Writer's picture: Buffett Online SchoolBuffett Online School

Updated: Oct 2, 2024

Whats His Strategy?


 

Warren Buffett, one of the world’s greatest investors, has built a $312 billion empire at Berkshire Hathaway.




What’s really fascinating? Over half of that massive portfolio is invested in just three companies. Yes, you heard that right—three. Let’s dive into why Buffett is so confident in these stocks and why you might want to consider them for your own portfolio.


1. Apple (29% of the Portfolio)



Apple is more than just a tech company; it’s a brand that millions of people around the world are loyal to. From iPhones to iPads, Apple’s products have become an essential part of our daily lives.

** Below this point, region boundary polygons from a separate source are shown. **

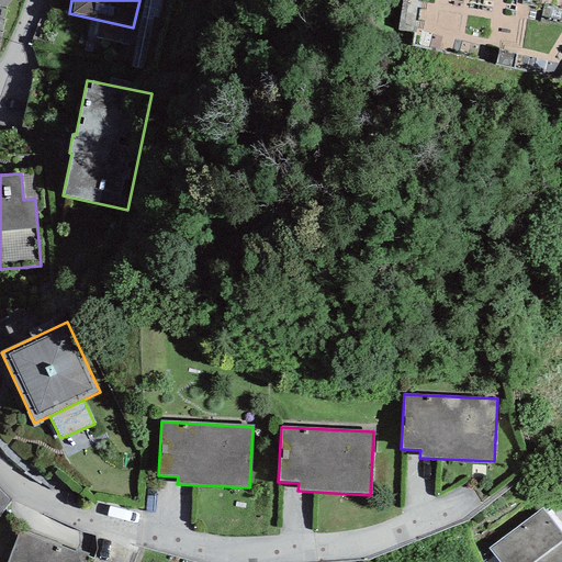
[(0,515),(10,501),(0,490),(0,515)]
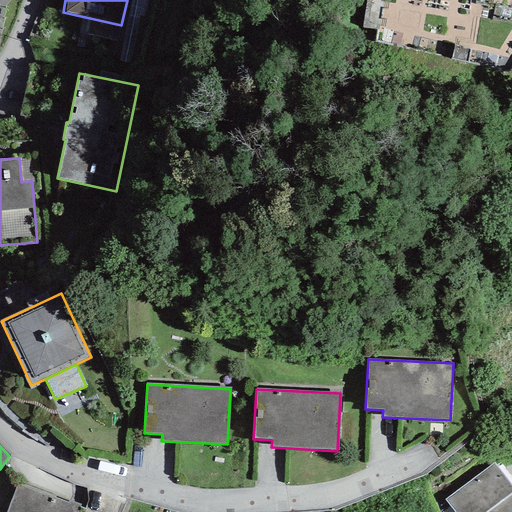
[(445,500),(454,511),(486,511),(511,493),(511,487),(494,463),(445,500)]
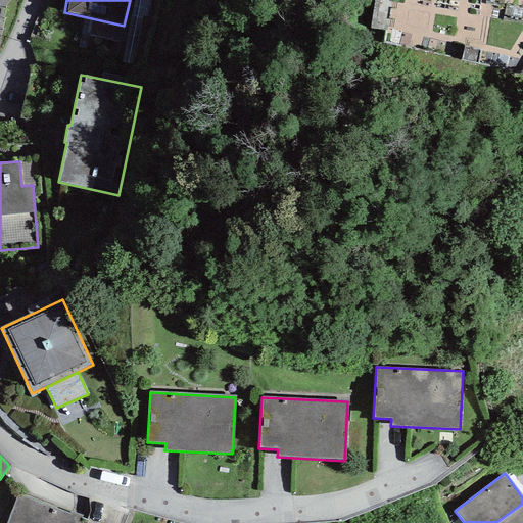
[(69,514),(17,494),(6,522),(93,522),(81,518),(82,516),(70,512),(69,514)]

But here’s what makes Apple truly special: its ecosystem. Apple has built a network of hardware, software, and services that keep customers coming back for more. This means consistent revenue and long-term growth.


Buffett spotted this potential back in 2016, pouring $37 billion into Apple. Since then, the stock has skyrocketed. Recently, Buffett reduced the position over the past three quarters, including a significant sale of nearly half of Berkshire's remaining stake in the second quarter. Despite this, Apple continues to be Berkshire's largest equity holding by a wide margin, and Buffett anticipates it will remain the top position in the portfolio for the foreseeable future.

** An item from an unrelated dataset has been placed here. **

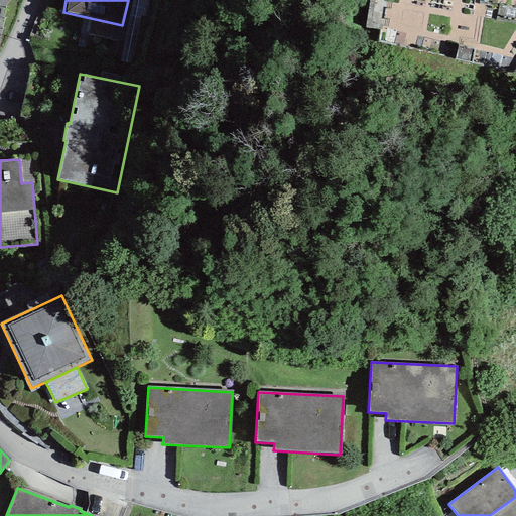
[(515,515),(515,497),(490,515),(515,515)]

Plus, Apple is sitting on a mountain of cash and regularly buys back its own shares. This not only boosts the stock’s value but also increases earnings per share. It’s like owning a piece of a money-making machine that never stops.


2. American Express (12% of the Portfolio)



American Express isn’t just another credit card company—it’s a financial powerhouse. Buffett has held onto Amex stock since the 1990s, and for good reason. Amex controls both the card issuance and the payment network, which means it captures a larger share of the profits from each transaction.


But here’s what makes Amex truly stand out: its ability to attract high-value, high-income customers. These are people who spend more, pay their bills on time, and stick with Amex for the long haul. This has allowed Amex to weather economic downturns better than most of its competitors.


What’s more, Amex has started offering new services, like allowing customers to carry a balance on their cards. This has opened up new revenue streams, with net interest income growing by 20% year over year. The company is also expanding globally, particularly in markets where it has lagged behind competitors, further enhancing its growth potential.


3. Bank of America (11.6% of the Portfolio)



Bank of America might not be as flashy as Apple or Amex, but it’s a solid performer in Buffett’s portfolio. Back in 2011, when the bank was struggling, Buffett saw an opportunity. He invested $5 billion, receiving preferred shares and warrants to buy 700 million shares of common stock at a bargain price. That investment has paid off handsomely.


Despite recent challenges, like rising interest rates, Bank of America is poised for a comeback. The bank has a strong balance sheet and is well-positioned to benefit as interest rates stabilize. Even though Buffett trimmed his position slightly, the fact that he still holds a significant stake shows his confidence in the bank’s future.


Bank of America’s current price reflects its potential for long-term growth, making it an attractive option for investors looking for stability in their portfolios.